> **REQUESTS**:
A – In the blog post about Mysore Dasara, how long did the writer's bus take to enter Mysore?
B – Write the next part of the Mysore Dasara blog post, picking up after its final sentence.

There are places and occasions where you wish that time would stop and everything just goes on and on for eternity. Sadly, such moments pass very soon and you return to the same miserable life.
Then there are places and occasions, where you cannot wait to leave. You feel like sh*t and everything looks annoying and terrible. With every passing moment, you just want to run away after punching a random face in the crowd.
Mysore Dasara is one of those occasions where these issues just pop up and stay around for eternity. If you have ever sinned in your life, Karma will bring you to this festival as an act of penance.
I have spent about 5 years in Bangalore and never gathered courage or patience to visit this event. I would not have gone there if someone had given me a million dollars, mostly because of the bad feedback from the visitors.
So why did I go to attend Mysore Dasara this year?
Because Ganga is too dirty and I needed a way to remove the burden of sins or any mistake that happened accidentally during my journey on the road.
And because I had some free time, Bangalore was too trafficy and I thought that I should have my own opinion of this festival before relying on everyone else.
Now there are two types of bloggers who attend any festival. The ones who go on sponsored trips, have first class tickets to attend the festival and their expenses are paid by some client.
Then there are people like me who have no money and hope that either they’ll enjoy the festival being the part of the crowd or will disguise themselves as media person and get to click good shots. Sadly it didn’t work here.
You see, every third person at Mysore Dasara is a photographer or a blogger. The hostel, where I was staying, was filled with people exchanging Instagram handles. Every corner of the festival parade ground either had some social media wannabe or an eve teaser showing, pushing and touching foreigners.
The paid blogs will tell you the Mysore Dasara is one of the must attend festivals in India and one of the top places in Karnataka but hear me out. If you want peace and don’t wish to remember your misdeeds of past then please avoid it.
Mysore Dasara proved to be an epic waste of time and money. I travelled all the way from Goa, booked a hostel that had increased its prices and was overbooked to a level that they had to pitch tents in the compound. Afterwards I had to take another shitty bus back to Goa.
Later someone asked me about photography tips for Mysore Dasara and my advice was to hope for nothing and you’ll find nothing.
So why you should avoid this festival (unless some social media brand is paying for your trip and tickets) let me explain in Buzzfeed mode (listicles).
Neverending traffic jams
Mysore is a small town that can be explored on a day. But if you are here during Dasara, you’ll only be able to get from one point to another in minimum one hour. Because there are so many people, so many auto rikshaws, so many taxis and so many private vehicles, there is no place for anything to move, so the world comes to a standstill. My bus took 3 hours to enter Mysore from a point where the stand is just 30 min away. All because of traffic jams. WTF!!
Sea of human heads everywhere
Why I am saying human heads is because there is so much crowd that you can only see human head and no other body-part. Occasionally, you get hit by a hand, a random elbow shoves your head or a random foot crushes your toe but you can only feel that and not understand where are they coming from? There are only heads everywhere.
This crowd is on such a level that there is no place to walk. People are crawling. It almost feels like you have entered a movie with dystopian setting where everything is sad and hopeless but look there is a huge building with lots of lights!! You want to go to the building? Congrats, now there are more heads to fight with.

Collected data
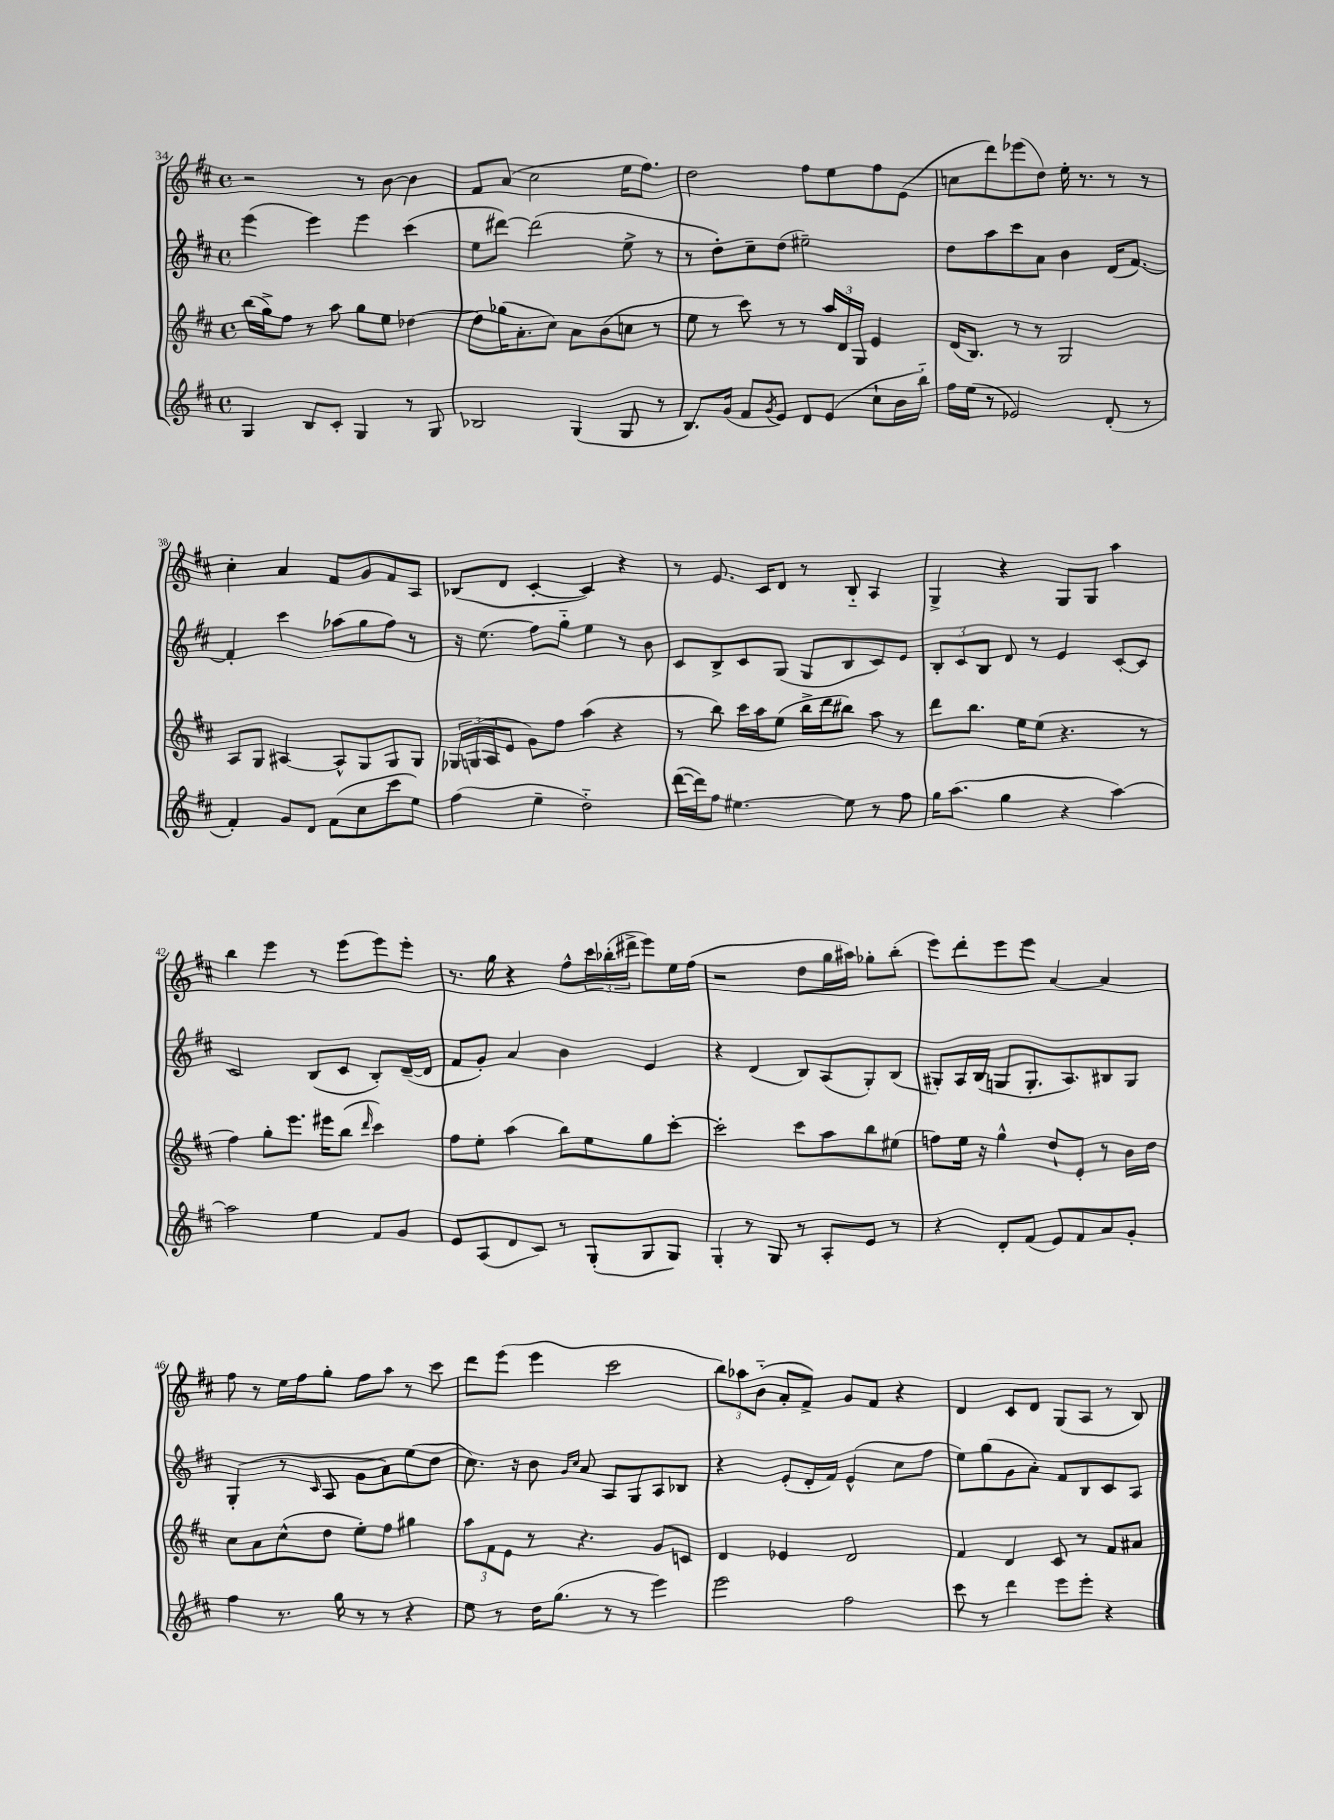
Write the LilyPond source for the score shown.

<<
\new StaffGroup <<
\new Staff = "s0" {
    \clef treble \key d \major \defaultTimeSignature \time 4/4
    r2 r8 b'8~ b'4 |
    fis'8 a'8( cis''2 e''16 fis''8.) |
    d''2 fis''8 e''8 fis''8 e'8( |
    c''8 d'''8) ees'''8( d''8) e''16-. r8. r8 r8 |
    cis''4-. a'4 fis'8 g'8 fis'8 a8 |
    bes8( d'8 cis'4~-. cis'4) r4 |
    r8 e'8. cis'16 d'8 r8 b8-_ a4 |
    g4-> r4 g8 g8 a''4 |
    b''4 e'''4 r8 e'''8( e'''8) e'''8-. |
    r8. g''16 r4 fis''8-^ \tuplet 3/2 { cis'''16 bes''16-.( dis'''16-> } e'''8) e''16 fis''16( |
    r2 d''8 g''16 ais''16) ges''8-. b''8-.( |
    e'''8) d'''8-. e'''8 e'''8 a'4~ a'4 |
    fis''8 r8 e''16 fis''16 g''8-. fis''8 a''8 r8 cis'''8 |
    d'''8 e'''8( e'''4 cis'''2 |
    \tuplet 3/2 { b''8) aes''8 b'8-_( } a'8-. fis'8->) g'8 fis'8 r4 |
    d'4 cis'8 d'8 g8( a8 r8 b8) \bar "|." |
}
\new Staff = "s1" {
    \clef treble \key d \major \defaultTimeSignature \time 4/4
    e'''4( e'''4) e'''4 cis'''4( |
    e''8 dis'''8~) dis'''2( e''8-> r8 |
    r8 d''8-.) cis''8-- d''8( eis''2--) |
    d''8 a''8 cis'''8 a'8 b'4 d'16( fis'8.~) |
    fis'4-. cis'''4 aes''8( g''8 fis''8) r8 |
    r16 e''8.( fis''8) g''8-_ e''4 r8 b'8 |
    cis'8 b8-> cis'8 g8( g8 b8 cis'8) e'8 |
    \tuplet 3/2 { b8-. cis'8 b8 } d'8 r8 e'4 cis'8~-. cis'8 |
    cis'2 b8( cis'8 b8-.) d'16~--( d'16 |
    fis'8 g'8-.) a'4 b'4 e'4 |
    r4 d'4( b8) a8( g8-.) b8( |
    gis8-.) a16 b16( g8 g8.-. a8.) bis8 g8 |
    g4-.( r8 \grace { cis'16 } a8 g'8 a'8) e''8( d''8 |
    cis''8.) r16 b'8 \grace { g'16 cis''16 } a'8 a8 g8 a8 bes8 |
    r4 e'8-.( d'16-. fis'16) e'4-^( cis''8 fis''8 |
    e''8) g''8( g'8 a'8-.) fis'8 b8 cis'8 a8 \bar "|." |
}
\new Staff = "s2" {
    \clef treble \key d \major \defaultTimeSignature \time 4/4
    b''16( g''16->) fis''8 r8 a''8 g''8 e''8 des''4~ |
    des''8 ges''16( a'8.-. cis''8) a'8 b'8( c''8 r8 |
    e''8 r8 cis'''8) r8 r8 \tuplet 3/2 { a''16 d'16 g16 } e'4 |
    d'16( b8.) r8 r8 g2 |
    a8 g8 ais4~ ais8-^ g8 g8 g8 |
    \tuplet 3/2 { ges16 g16( a16 } e'8 g'8) fis''8 a''4( r4 |
    r8 b''8) cis'''16 a''16 e''8( b''16-> d'''16 bis''8) a''8 r8 |
    d'''8 b''8. e''16 e''8( r4. r8 |
    fis''4) g''8-. e'''8. eis'''16 b''8( \grace { d'''16 } cis'''4) |
    fis''8 e''8-. a''4( b''8) e''8 g''8 cis'''8~-. |
    cis'''2-. cis'''8 a''8 b''8 eis''8( |
    f''8) e''16 r16 g''4-^ d''8-! e'8-. r8 b'16 d''16 |
    cis''8 a'8 cis''8-^( d''8 e''8-.) fis''8 gis''4 |
    \tuplet 3/2 { a''8 fis'8 e'8 } r8 r4. g'8 c'8 |
    d'4 ees'4 d'2 |
    fis'4 d'4 cis'8 r8 fis'8 ais'8 \bar "|." |
}
\new Staff = "s3" {
    \clef treble \key d \major \defaultTimeSignature \time 4/4
    g4 b8 cis'8-. g4 r8 g8 |
    bes2 g4( g8 r8 |
    b8.) g'16( fis'8 \acciaccatura { g'8 } e'8) d'8 e'8( cis''8-! b'16 b''16-_) |
    fis''16 e''16( r8 ees'2) d'8-.( r8 |
    fis'4-.) g'8 d'8 fis'8( cis''8 cis'''8 e''8) |
    fis''4( e''4-- d''2-_) |
    d'''16~( d'''16) fis''8 eis''4.~ eis''8 r8 fis''8 |
    g''16 a''8.( g''4 r4 a''4~) |
    a''2 e''4 fis'8 g'8 |
    e'8 a8( d'8 cis'8) r8 g8-.( g8 g8) |
    g4-. r8 g8 r8 a8-. e'8 r8 |
    r4 d'8-. fis'8( e'8) fis'8 a'8 g'8-. |
    fis''4 r8. g''16 r8 r8 r4 |
    e''8 r8 d''16 g''8.( r8 r8 e'''4) |
    e'''2 fis''2 |
    cis'''8 r8 d'''4 e'''8 e'''8-. r4 \bar "|." |
}
>>
>>
\layout { \context { \Score currentBarNumber = #34 } }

> **ANSWERS PROVIDED**:
A – Three hours, from a point only 30 minutes from the stand.

B –
Overpriced everything
Fun experience – An autowala ran away with a 200 rs note that I gave him under the pretense of getting change. Long story. Mysore Dasara triggers the lets looto mode among the people of this city.
So the hotel that is usually INR 200, is now INR 1000 and the hostel that was selling its beds for INR 300 is now doing the same for NR 700. Autowalas become so filthy rich after Mysore Dasara that they don’t work for rest of the year and plan a trip to Switzerland afterwards.
IT’S A MEGA EVE TEASING FESTIVAL
This I cannot comprehend. What is this fucking mob mentality? People in crowd can be seen touching, nudging women, especially if there are white girls. If nothing makes you feel like not attending this stupid festival then eve teasing will. There are men who probably come here for this purpose only. Some 15 days before I had gone to Ganesh Visarjan and crowd was really disciplined there and then Mysore Dasara happened.
Mismanaged Jambu Sawari
So the day that draws most of the crowd is also the most mismanaged. People start to gather on the streets at 9:00 AM and the roads are blocked by 10:00 AM. There is no place to walk, if you are a visitor who is planning to attend Mysore Dasara with the idea that if the festival is going to start at 2 PM then I can reach there by 12:30. Well, congrats, now you cannot see anything.
People have no place to sit, so they sit on walls, on gates or on anything that doesn’t pierce their pant and get inside their ass. Poor trees, some of them even fell down because of so many people sitting on them and yet no one moved a bit.
There were horse cart owners who were charging INR 500 just so that tourists could stand on them and get a clear view.
Misinformation everywhere
Mysore Dasara doesn’t have any information anywhere. The website has some details but never says anything clearly. You can buy tickets but it takes forever to find the place where they are available. Even if you buy a ticket, you need to reach the venue by 10:00 AM otherwise there won’t be a route open that will let you reach anywhere closer to the venue.
There was no way to figure out the exact timings of Jambu Sawari. It was said that the procession will begin at 2:00 PM which extended to 3:30 and later I heard that it will now start at 5:00 PM. I left at 4:00 PM and decided that I am never coming to Mysore ever again.
In short, even after reading this blog, you plan to attend Mysore Dasara, then congrats, you are brave enough to scale Mount Everest. Let whatever be, this is not the right time to visit Mysore. There are time and days when you can plan your trip to this gorgeous city of Karnataka but I will absolutely advice against attending Mysore Dasara.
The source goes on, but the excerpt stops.